Given text
Characterizing singularities using sheaves of smooth functions
Short version:
Let $H\subset M$ be a closed subset of a smooth manifold. Equip $H$ with the sheaf $\mathcal{F}$ of smooth functions (so that a section over an open $U$ is the restriction to $U$ of a smooth function on some open of $M$). If $p\in H$ has a neighbourhood $U$ in $H$ such that $(U,\mathcal{F}_{\mid U})$ is isomorphic to a euclidean ball with its sheaf of smooth functions, then does $p$ have a neighbourhood $V\subset M$ such that $H\cap V$ is an embedded submanifold of $V$?
The whole story
I am studying a certain space $H$. This space can be identified with the inverse image of a singleton under a smooth map between smooth manifolds (by smooth, I mean $C^\infty$, although you may replace smooth by real analytic throughout the question if you wish). For the sake of notation, let us say that $f:M\to N$ is the smooth map between smooth manifolds, and that $H=f^{-1}(\{p\})$.
Now $H$ need not be a submanifold of $M$ because $p$ could be a singular value of $f$ (and in my case, it typically is). I would therefore like to split $H$ into a smooth and a singular part, and then study the smooth part as a manifold. It seems to me there is a straightforward way to do this: take the smooth part to be all points of $H$ where $f$ is submersive, and call all other points singular. Then the smooth part is an open subset of $H$ and a submanifold of $M$. Nice.

Information given
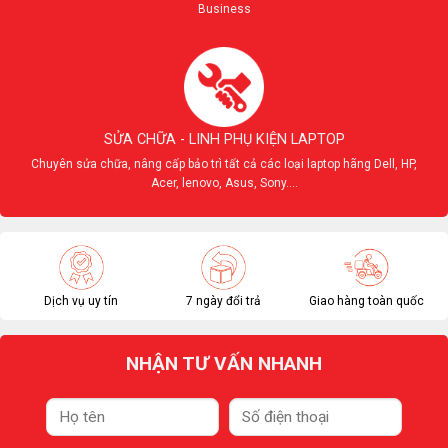
Business
SỬA CHỮA - LINH PHỤ KIỆN LAPTOP
Chuyên sửa chữa, nâng cấp bảo trì tất cả các loại laptop hãng Dell, HP,
Acer, lenovo, Asus, Sony....
Dịch vụ uy tín
7 ngày đổi trả
Giao hàng toàn quốc
NHẬN TƯ VẤN NHANH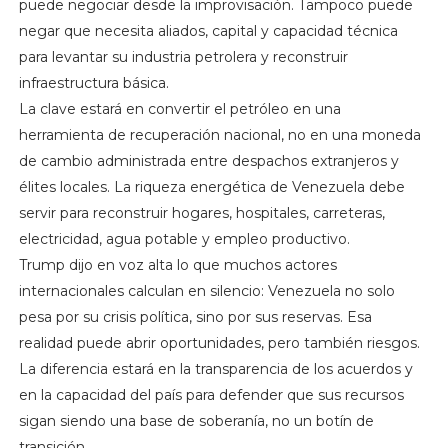
puede negociar desde la improvisación. Tampoco puede
negar que necesita aliados, capital y capacidad técnica
para levantar su industria petrolera y reconstruir
infraestructura básica.
La clave estará en convertir el petróleo en una
herramienta de recuperación nacional, no en una moneda
de cambio administrada entre despachos extranjeros y
élites locales. La riqueza energética de Venezuela debe
servir para reconstruir hogares, hospitales, carreteras,
electricidad, agua potable y empleo productivo.
Trump dijo en voz alta lo que muchos actores
internacionales calculan en silencio: Venezuela no solo
pesa por su crisis política, sino por sus reservas. Esa
realidad puede abrir oportunidades, pero también riesgos.
La diferencia estará en la transparencia de los acuerdos y
en la capacidad del país para defender que sus recursos
sigan siendo una base de soberanía, no un botín de
transición.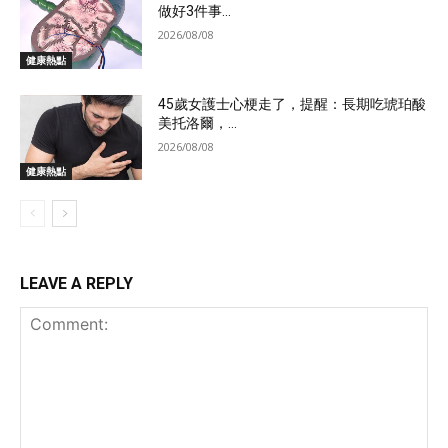
做好3件事...
2026/08/08
健康熱點
45歲女護士心梗走了，提醒：長期吃琥珀酸
美托洛爾，...
2026/08/08
健康熱點
LEAVE A REPLY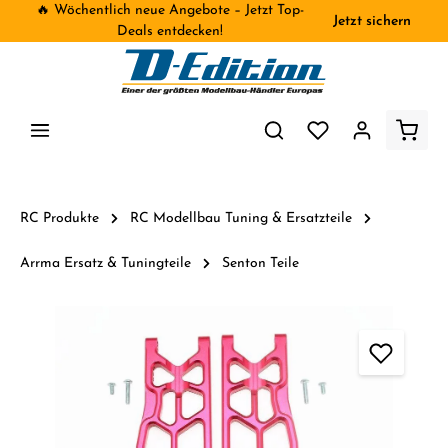
🔥 Wöchentlich neue Angebote – Jetzt Top-
Jetzt sichern
inhalt springen
Deals entdecken!
RC Produkte
RC Modellbau Tuning & Ersatzteile
Arrma Ersatz & Tuningteile
Senton Teile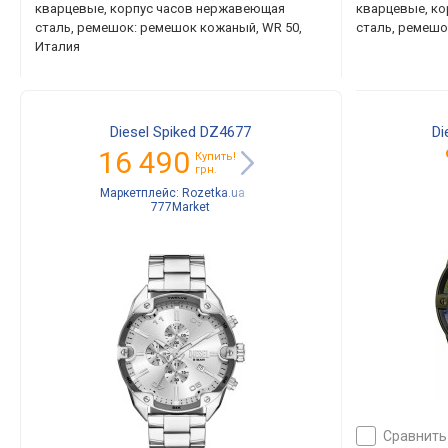
кварцевые, корпус часов нержавеющая
кварцевые, к
сталь, ремешок: ремешок кожаный, WR 50,
сталь, ремешо
Италия
Diesel Spiked DZ4677
Di
16 490
Купить!
грн.
Маркетплейс:
Rozetka.ua
777Market
сравнить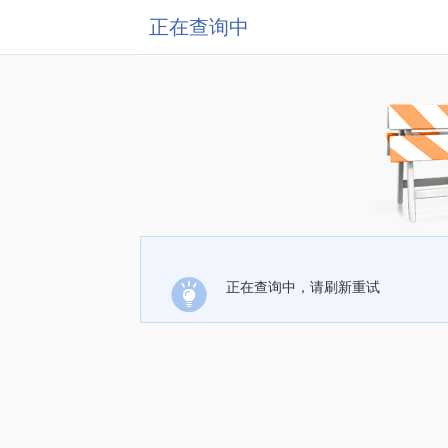
正在查询中
正在查询中，请刷新重试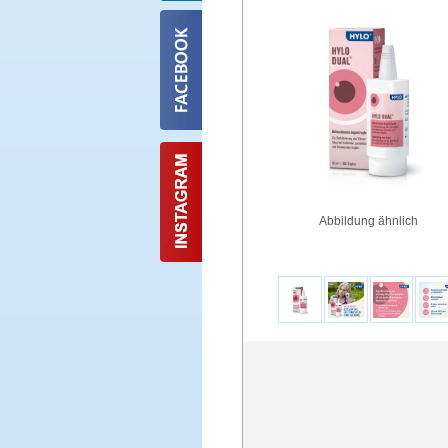
Abbildung ähnlich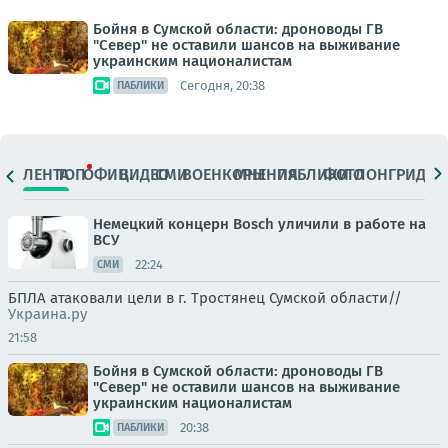
Бойня в Сумской области: дроноводы ГВ
"Север" не оставили шансов на выживание
украинским националистам
Сегодня, 20:38
ПАБЛИКИ
ЛЕНТА
ТОП
ОФИЦ.
ВИДЕО
СМИ
ВОЕНКОРЫ
МНЕНИЯ
ПАБЛИКИ
ФОТО
ЛОНГРИДЫ
Немецкий концерн Bosch уличили в работе на
ВСУ
22:24
СМИ
БПЛА атаковали цели в г. Тростянец Сумской области//
Украина.ру
21:58
Бойня в Сумской области: дроноводы ГВ
"Север" не оставили шансов на выживание
украинским националистам
20:38
ПАБЛИКИ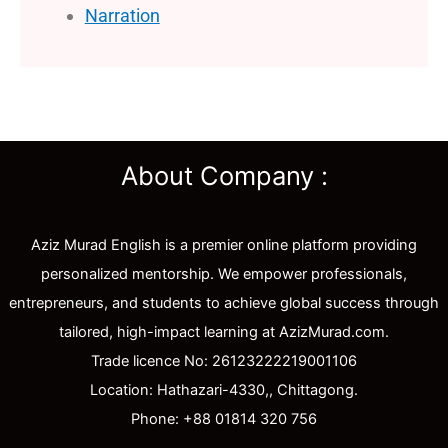
Narration
About Company :
Aziz Murad English is a premier online platform providing
personalized mentorship. We empower professionals,
entrepreneurs, and students to achieve global success through
tailored, high-impact learning at AzizMurad.com.
Trade licence No: 26123222219001106
Location: Hathazari-4330,, Chittagong.
Phone: +88 01814 320 756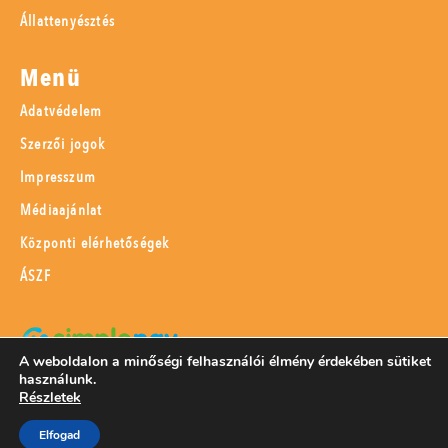
Állattenyésztés
Menü
Adatvédelem
Szerzői jogok
Impresszum
Médiaajánlat
Központi elérhetőségek
ÁSZF
A weboldalon a minőségi felhasználói élmény érdekében sütiket
használunk.
SimplePay adattovábbítási nyilatkozat
Részletek
Elfogad
© 2023 Magyar Mezőgazdaság Kft.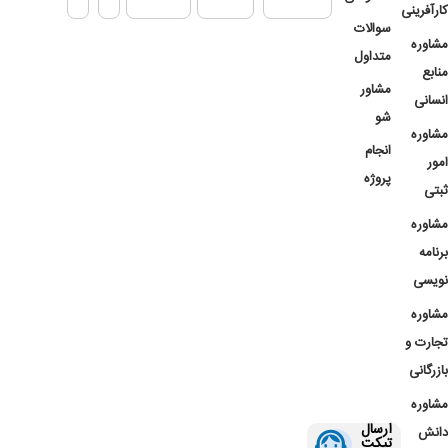
کارآفرینی
سوالات
مشاوره
متداول
منابع
مشاور
انسانی
شو
مشاوره
انجام
امور
پروژه
ثبتی
مشاوره
برنامه
نویسی
مشاوره
تجارت و
بازرگانی
مشاوره
ارسال
دانش
تیکت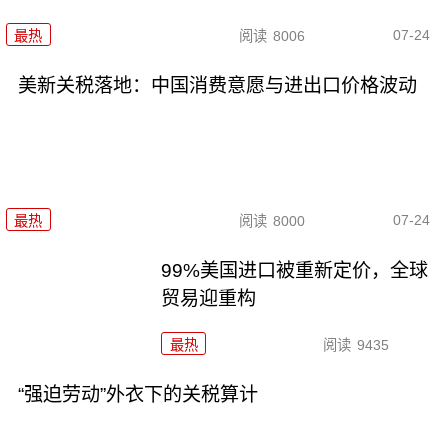
07-24
最热
阅读
8006
美新关税落地：中国消费意愿与进出口价格波动
07-24
最热
阅读
8000
99%美国进口被重新定价，全球
贸易迎重构
最热
阅读
9435
“强迫劳动”外衣下的关税算计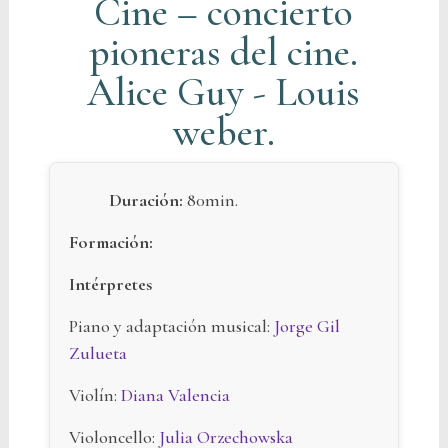
Cine – concierto
pioneras del cine.
Alice Guy - Louis
weber.
Duración:
80min.
Formación:
Intérpretes
Piano y adaptación musical:
Jorge Gil
Zulueta
Violín:
Diana Valencia
Violoncello:
Julia Orzechowska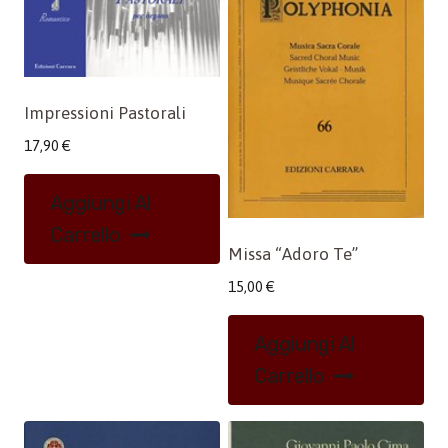
Impressioni Pastorali
17,90
€
Aggiungi Al
Carrello
Missa “Adoro Te”
15,00
€
Aggiungi Al
Carrello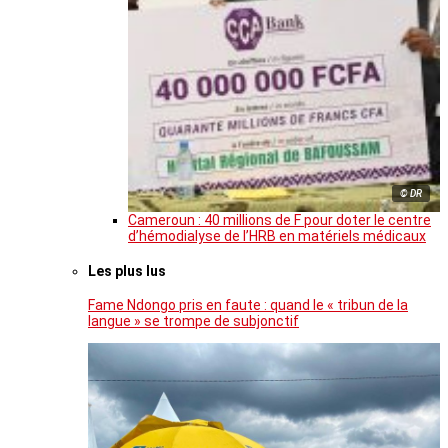
© DR
Cameroun : 40 millions de F pour doter le centre
d’hémodialyse de l’HRB en matériels médicaux
Les plus lus
Fame Ndongo pris en faute : quand le « tribun de la
langue » se trompe de subjonctif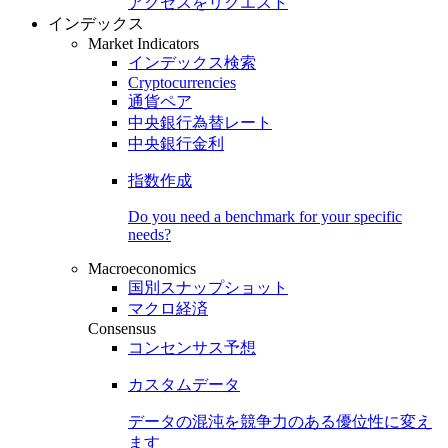
アクセスをリクエスト
インデックス
Market Indicators
インデックス検索
Cryptocurrencies
通貨ペア
中央銀行為替レート
中央銀行金利
指数作成
Do you need a benchmark for your specific
needs?
Macroeconomics
国別スナップショット
マクロ経済
Consensus
コンセンサス予想
カスタムデータ
データの混沌を競争力のある
優位性
に変え
ます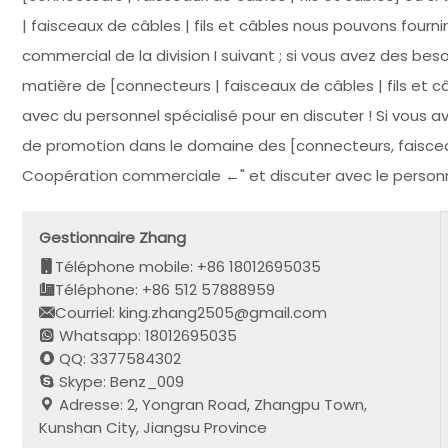
| faisceaux de câbles | fils et câbles nous pouvons fournir
commercial de la division I suivant ; si vous avez des be
matière de [connecteurs | faisceaux de câbles | fils et c
avec du personnel spécialisé pour en discuter ! Si vous 
de promotion dans le domaine des [connecteurs, faisceaux 
Coopération commerciale ←" et discuter avec le personn
Gestionnaire Zhang
Téléphone mobile: +86 18012695035
Téléphone: +86 512 57888959
Courriel: king.zhang2505@gmail.com
Whatsapp: 18012695035
QQ: 3377584302
Skype: Benz_009
Adresse: 2, Yongran Road, Zhangpu Town,
Kunshan City, Jiangsu Province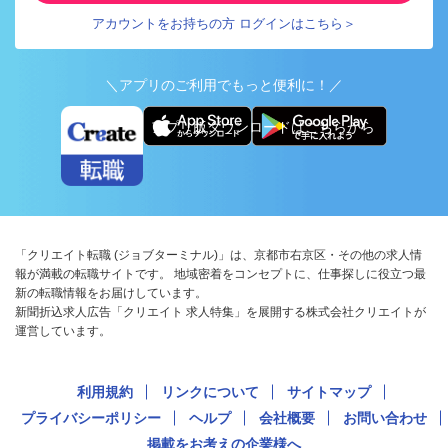
アカウントをお持ちの方 ログインはこちら＞
＼アプリのご利用でもっと便利に！／
アプリ版ダウンロードはこちらから
「クリエイト転職 (ジョブターミナル)」は、京都市右京区・その他の求人情
報が満載の転職サイトです。 地域密着をコンセプトに、仕事探しに役立つ最
新の転職情報をお届けしています。
新聞折込求人広告「クリエイト 求人特集」を展開する株式会社クリエイトが
運営しています。
利用規約
リンクについて
サイトマップ
プライバシーポリシー
ヘルプ
会社概要
お問い合わせ
掲載をお考えの企業様へ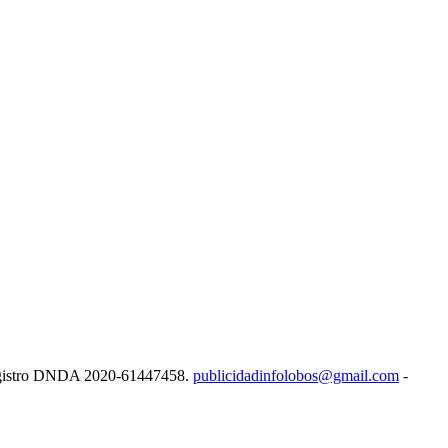
e Registro DNDA 2020-61447458.
publicidadinfolobos@gmail.com
-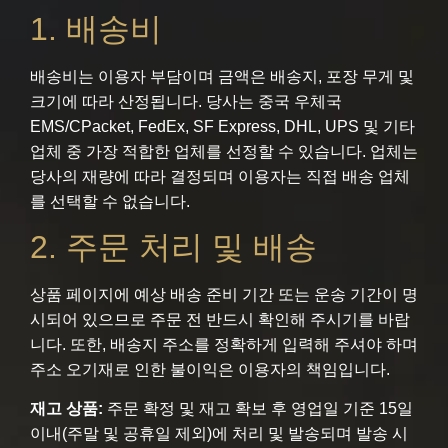
1. 배송비
배송비는 이용자 부담이며 금액은 배송지, 포장 무게 및
크기에 따라 산정됩니다. 당사는 중국 우체국
EMS/CPacket, FedEx, SF Express, DHL, UPS 및 기타
업체 중 가장 적합한 업체를 선정할 수 있습니다. 업체는
당사의 재량에 따라 결정되며 이용자는 직접 배송 업체
를 선택할 수 없습니다.
2. 주문 처리 및 배송
상품 페이지에 예상 배송 준비 기간 또는 운송 기간이 명
시되어 있으므로 주문 전 반드시 확인해 주시기를 바랍
니다. 또한, 배송지 주소를 정확하게 입력해 주셔야 하며
주소 오기재로 인한 불이익은 이용자의 책임입니다.
재고 상품:
주문 확정 및 재고 확보 후 영업일 기준 15일
이내(주말 및 공휴일 제외)에 처리 및 발송되며 발송 시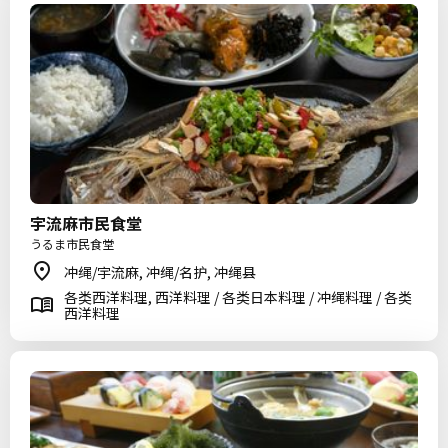
宇流麻市民食堂
うるま市民食堂
冲绳/宇流麻, 冲绳/名护, 冲绳县
各类西洋料理, 西洋料理 / 各类日本料理 / 冲绳料理 / 各类
西洋料理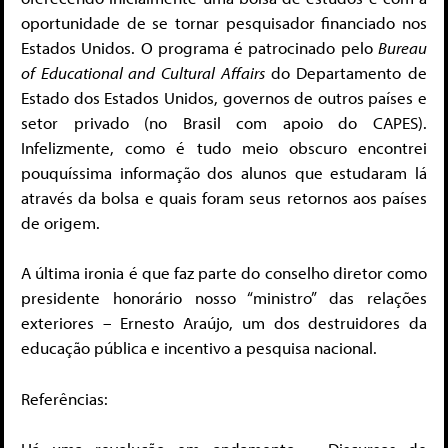
oportunidade de se tornar pesquisador financiado nos
Estados Unidos. O programa é patrocinado pelo
Bureau
of Educational and Cultural Affairs
do Departamento de
Estado dos Estados Unidos, governos de outros países e
setor privado (no Brasil com apoio do CAPES).
Infelizmente, como é tudo meio obscuro encontrei
pouquíssima informação dos alunos que estudaram lá
através da bolsa e quais foram seus retornos aos países
de origem.
A última ironia é que faz parte do conselho diretor como
presidente honorário nosso “ministro” das relações
exteriores – Ernesto Araújo, um dos destruidores da
educação pública e incentivo a pesquisa nacional.
Referências: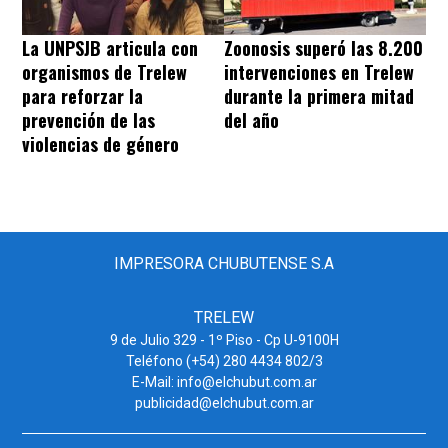
La UNPSJB articula con
Zoonosis superó las 8.200
organismos de Trelew
intervenciones en Trelew
para reforzar la
durante la primera mitad
prevención de las
del año
violencias de género
IMPRESORA CHUBUTENSE S.A
TRELEW
9 de Julio 329 - 1º Piso - Cp U-9100H
Teléfono (+54) 280 4434 802/3
E-Mail: info@elchubut.com.ar
publicidad@elchubut.com.ar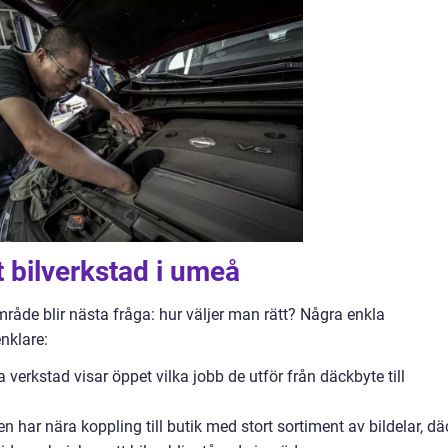
tt bilverkstad i umeå
råde blir nästa fråga: hur väljer man rätt? Några enkla
enklare:
 verkstad visar öppet vilka jobb de utför från däckbyte till
n har nära koppling till butik med stort sortiment av bildelar, dä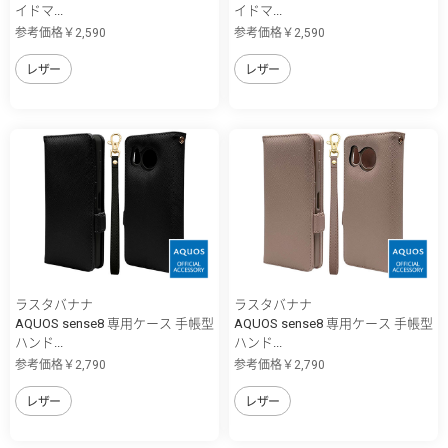
イドマ...
イドマ...
参考価格￥2,590
参考価格￥2,590
レザー
レザー
ラスタバナナ
ラスタバナナ
AQUOS sense8 専用ケース 手帳型
AQUOS sense8 専用ケース 手帳型
ハンド...
ハンド...
参考価格￥2,790
参考価格￥2,790
レザー
レザー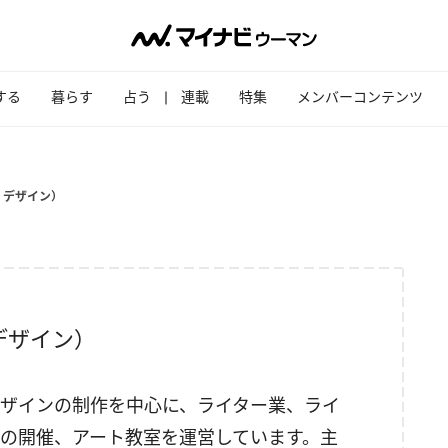
する
暮らす
占う
連載
特集
メンバーコンテンツ
ノフ デザイン）
フ デザイン）
ザインの制作を中心に、ライター業、ライ
の開催、アート教室を運営しています。主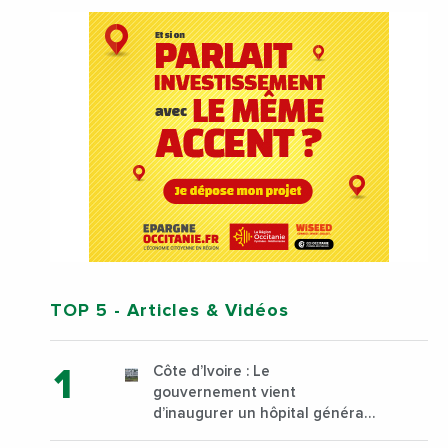
TOP 5
- Articles & Vidéos
Côte d’Ivoire : Le
gouvernement vient
d’inaugurer un hôpital général
à Yopougon commune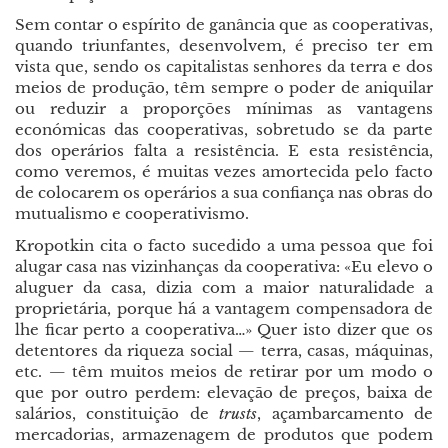
Sem contar o espírito de ganância que as cooperativas,
quando triunfantes, desenvolvem, é preciso ter em
vista que, sendo os capitalistas senhores da terra e dos
meios de produção, têm sempre o poder de aniquilar
ou reduzir a proporções mínimas as vantagens
económicas das cooperativas, sobretudo se da parte
dos operários falta a resistência. E esta resistência,
como veremos, é muitas vezes amortecida pelo facto
de colocarem os operários a sua confiança nas obras do
mutualismo e cooperativismo.
Kropotkin cita o facto sucedido a uma pessoa que foi
alugar casa nas vizinhanças da cooperativa: «Eu elevo o
aluguer da casa, dizia com a maior naturalidade a
proprietária, porque há a vantagem compensadora de
lhe ficar perto a cooperativa…» Quer isto dizer que os
detentores da riqueza social
—
terra, casas, máquinas,
etc.
—
têm muitos meios de retirar por um modo o
que por outro perdem: elevação de preços, baixa de
salários, constituição de
trusts
, açambarcamento de
mercadorias, armazenagem de produtos que podem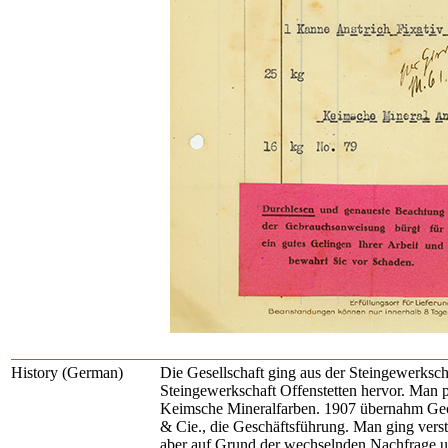
History (German)
Die Gesellschaft ging aus der Steingewerksc
Steingewerkschaft Offenstetten hervor. Man 
Keimsche Mineralfarben. 1907 übernahm Geo
& Cie., die Geschäftsführung. Man ging verst
aber auf Grund der wechselnden Nachfrage u.a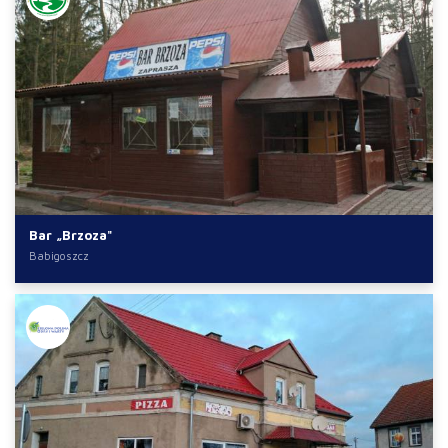
Bar „Brzoza"
Babigoszcz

Instructions
[1] In the singularities text, which points of $H$ make up the smooth part?
[2] Write out the passage of the singularities text between "Now $H$ need" and "of $M$. Nice.", inclusive.
[3] Translate this sentence from the singularities text into Spanish: "Then the smooth part is an open subset of $H$ and a submanifold of $M$."
Work only from the singularities text and ignore the data.

Task-by-task answers
[1] All points of $H$ where $f$ is submersive.

[2]
Now $H$ need not be a submanifold of $M$ because $p$ could be a singular value of $f$ (and in my case, it typically is). I would therefore like to split $H$ into a smooth and a singular part, and then study the smooth part as a manifold. It seems to me there is a straightforward way to do this: take the smooth part to be all points of $H$ where $f$ is submersive, and call all other points singular. Then the smooth part is an open subset of $H$ and a submanifold of $M$. Nice.

[3] Entonces la parte lisa es un subconjunto abierto de $H$ y una subvariedad de $M$.